--- RECORDS SUPPLIED ---
[Start of section]

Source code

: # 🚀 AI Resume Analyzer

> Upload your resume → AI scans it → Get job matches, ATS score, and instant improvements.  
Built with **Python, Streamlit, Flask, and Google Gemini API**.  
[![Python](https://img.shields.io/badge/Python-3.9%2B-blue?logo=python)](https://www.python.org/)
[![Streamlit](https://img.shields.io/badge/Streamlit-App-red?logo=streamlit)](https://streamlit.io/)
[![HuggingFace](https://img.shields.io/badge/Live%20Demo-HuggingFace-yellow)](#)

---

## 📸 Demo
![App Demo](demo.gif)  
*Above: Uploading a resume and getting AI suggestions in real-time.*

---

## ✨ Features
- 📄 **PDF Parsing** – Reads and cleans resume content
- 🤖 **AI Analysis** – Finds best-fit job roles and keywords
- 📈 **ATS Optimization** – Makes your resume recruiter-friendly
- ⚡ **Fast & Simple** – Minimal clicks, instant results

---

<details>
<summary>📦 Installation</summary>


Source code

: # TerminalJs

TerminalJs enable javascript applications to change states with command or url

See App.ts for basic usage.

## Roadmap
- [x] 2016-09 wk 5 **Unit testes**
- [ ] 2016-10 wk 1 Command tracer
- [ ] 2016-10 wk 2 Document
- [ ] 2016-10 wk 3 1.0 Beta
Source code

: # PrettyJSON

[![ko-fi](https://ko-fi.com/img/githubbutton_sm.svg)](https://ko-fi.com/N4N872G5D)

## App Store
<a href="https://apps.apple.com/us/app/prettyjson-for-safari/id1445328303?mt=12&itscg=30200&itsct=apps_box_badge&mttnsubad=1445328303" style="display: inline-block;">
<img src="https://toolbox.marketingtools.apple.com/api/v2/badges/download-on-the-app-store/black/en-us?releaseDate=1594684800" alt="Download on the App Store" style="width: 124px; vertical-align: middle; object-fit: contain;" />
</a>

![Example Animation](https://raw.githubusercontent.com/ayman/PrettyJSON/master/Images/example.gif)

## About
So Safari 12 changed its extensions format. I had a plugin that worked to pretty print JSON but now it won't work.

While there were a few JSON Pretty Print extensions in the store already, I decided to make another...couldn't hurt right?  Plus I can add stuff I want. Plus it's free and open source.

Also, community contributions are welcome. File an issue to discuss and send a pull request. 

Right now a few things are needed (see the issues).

[End of section]
[Start of section]

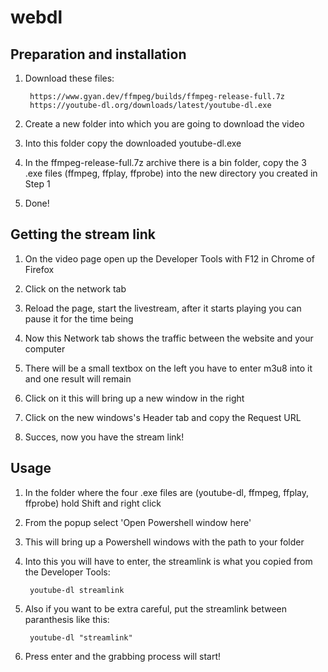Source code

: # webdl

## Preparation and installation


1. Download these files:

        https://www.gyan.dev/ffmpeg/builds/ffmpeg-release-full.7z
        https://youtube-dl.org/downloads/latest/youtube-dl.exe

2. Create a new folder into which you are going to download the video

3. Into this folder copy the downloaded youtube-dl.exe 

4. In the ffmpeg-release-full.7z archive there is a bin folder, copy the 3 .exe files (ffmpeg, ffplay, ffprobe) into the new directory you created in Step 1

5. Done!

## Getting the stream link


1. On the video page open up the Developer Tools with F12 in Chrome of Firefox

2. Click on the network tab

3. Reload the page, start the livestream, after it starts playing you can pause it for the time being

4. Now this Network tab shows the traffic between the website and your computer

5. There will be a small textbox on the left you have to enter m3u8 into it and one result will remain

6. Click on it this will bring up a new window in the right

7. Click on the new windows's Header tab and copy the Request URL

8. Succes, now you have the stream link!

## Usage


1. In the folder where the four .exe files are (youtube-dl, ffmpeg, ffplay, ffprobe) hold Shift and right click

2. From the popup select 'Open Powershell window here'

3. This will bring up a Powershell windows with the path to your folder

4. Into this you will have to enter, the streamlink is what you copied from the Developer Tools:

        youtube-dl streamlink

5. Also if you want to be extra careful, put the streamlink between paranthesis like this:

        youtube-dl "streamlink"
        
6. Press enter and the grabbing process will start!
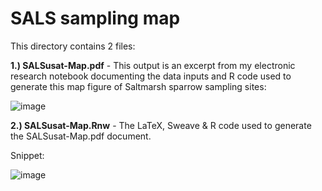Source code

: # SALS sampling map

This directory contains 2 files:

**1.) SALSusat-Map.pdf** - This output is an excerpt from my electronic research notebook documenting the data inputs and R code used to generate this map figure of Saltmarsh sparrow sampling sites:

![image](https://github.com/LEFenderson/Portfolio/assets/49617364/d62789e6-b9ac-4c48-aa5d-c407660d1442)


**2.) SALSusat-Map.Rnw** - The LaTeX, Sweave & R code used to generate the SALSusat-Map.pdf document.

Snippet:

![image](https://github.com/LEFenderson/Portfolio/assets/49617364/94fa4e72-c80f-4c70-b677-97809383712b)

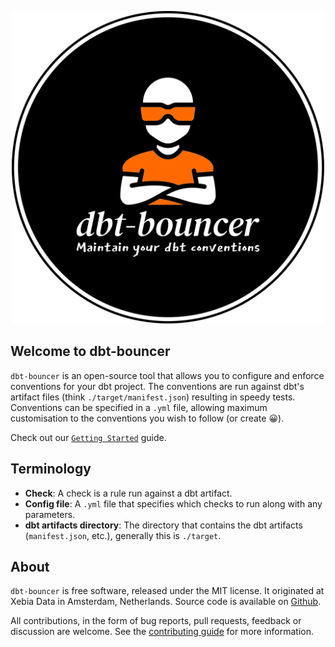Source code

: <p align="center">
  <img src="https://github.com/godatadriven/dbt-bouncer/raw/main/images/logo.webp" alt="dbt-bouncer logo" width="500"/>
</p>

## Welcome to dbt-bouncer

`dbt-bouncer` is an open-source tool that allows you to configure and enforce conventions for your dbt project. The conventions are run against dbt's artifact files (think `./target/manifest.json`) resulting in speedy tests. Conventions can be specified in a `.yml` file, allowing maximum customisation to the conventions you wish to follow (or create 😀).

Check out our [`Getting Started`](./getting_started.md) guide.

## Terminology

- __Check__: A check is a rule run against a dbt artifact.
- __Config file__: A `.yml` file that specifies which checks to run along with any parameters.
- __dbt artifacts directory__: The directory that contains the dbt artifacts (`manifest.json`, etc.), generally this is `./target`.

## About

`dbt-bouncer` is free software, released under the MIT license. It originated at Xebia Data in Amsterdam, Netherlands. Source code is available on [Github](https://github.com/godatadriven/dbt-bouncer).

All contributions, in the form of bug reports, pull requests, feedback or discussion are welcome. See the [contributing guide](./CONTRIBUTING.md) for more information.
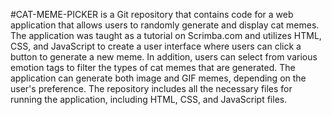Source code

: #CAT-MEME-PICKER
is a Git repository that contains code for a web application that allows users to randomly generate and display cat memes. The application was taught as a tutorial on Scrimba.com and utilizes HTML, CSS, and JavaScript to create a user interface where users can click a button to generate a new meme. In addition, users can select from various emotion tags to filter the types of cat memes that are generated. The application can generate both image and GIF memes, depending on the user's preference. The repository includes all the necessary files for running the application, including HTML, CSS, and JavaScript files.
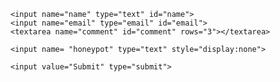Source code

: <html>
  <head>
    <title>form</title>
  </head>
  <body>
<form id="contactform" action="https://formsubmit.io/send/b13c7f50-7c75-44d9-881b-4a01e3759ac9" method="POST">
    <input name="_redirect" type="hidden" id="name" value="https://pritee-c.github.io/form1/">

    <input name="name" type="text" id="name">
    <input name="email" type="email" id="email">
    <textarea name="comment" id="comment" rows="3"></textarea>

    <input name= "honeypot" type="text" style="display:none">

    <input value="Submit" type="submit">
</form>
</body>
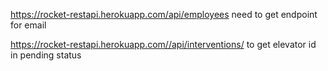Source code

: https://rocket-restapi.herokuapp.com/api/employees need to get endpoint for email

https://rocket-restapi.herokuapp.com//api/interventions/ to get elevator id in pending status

[End of section]

--- EXERCISE OBJECTIVE ---
Quote everything from the line containing "5. Also if you" down to the line containing "## Terminology", both of those lines included, and leave the pictures out of your answer.

--- OUTPUT FOR THIS EXERCISE ---
5. Also if you want to be extra careful, put the streamlink between paranthesis like this:

        youtube-dl "streamlink"
        
6. Press enter and the grabbing process will start!
Source code

: # SALS sampling map

This directory contains 2 files:

**1.) SALSusat-Map.pdf** - This output is an excerpt from my electronic research notebook documenting the data inputs and R code used to generate this map figure of Saltmarsh sparrow sampling sites:

![image](https://github.com/LEFenderson/Portfolio/assets/49617364/d62789e6-b9ac-4c48-aa5d-c407660d1442)


**2.) SALSusat-Map.Rnw** - The LaTeX, Sweave & R code used to generate the SALSusat-Map.pdf document.

Snippet:

![image](https://github.com/LEFenderson/Portfolio/assets/49617364/94fa4e72-c80f-4c70-b677-97809383712b)

Source code

: <p align="center">
  <img src="https://github.com/godatadriven/dbt-bouncer/raw/main/images/logo.webp" alt="dbt-bouncer logo" width="500"/>
</p>

## Welcome to dbt-bouncer

`dbt-bouncer` is an open-source tool that allows you to configure and enforce conventions for your dbt project. The conventions are run against dbt's artifact files (think `./target/manifest.json`) resulting in speedy tests. Conventions can be specified in a `.yml` file, allowing maximum customisation to the conventions you wish to follow (or create 😀).

Check out our [`Getting Started`](./getting_started.md) guide.

## Terminology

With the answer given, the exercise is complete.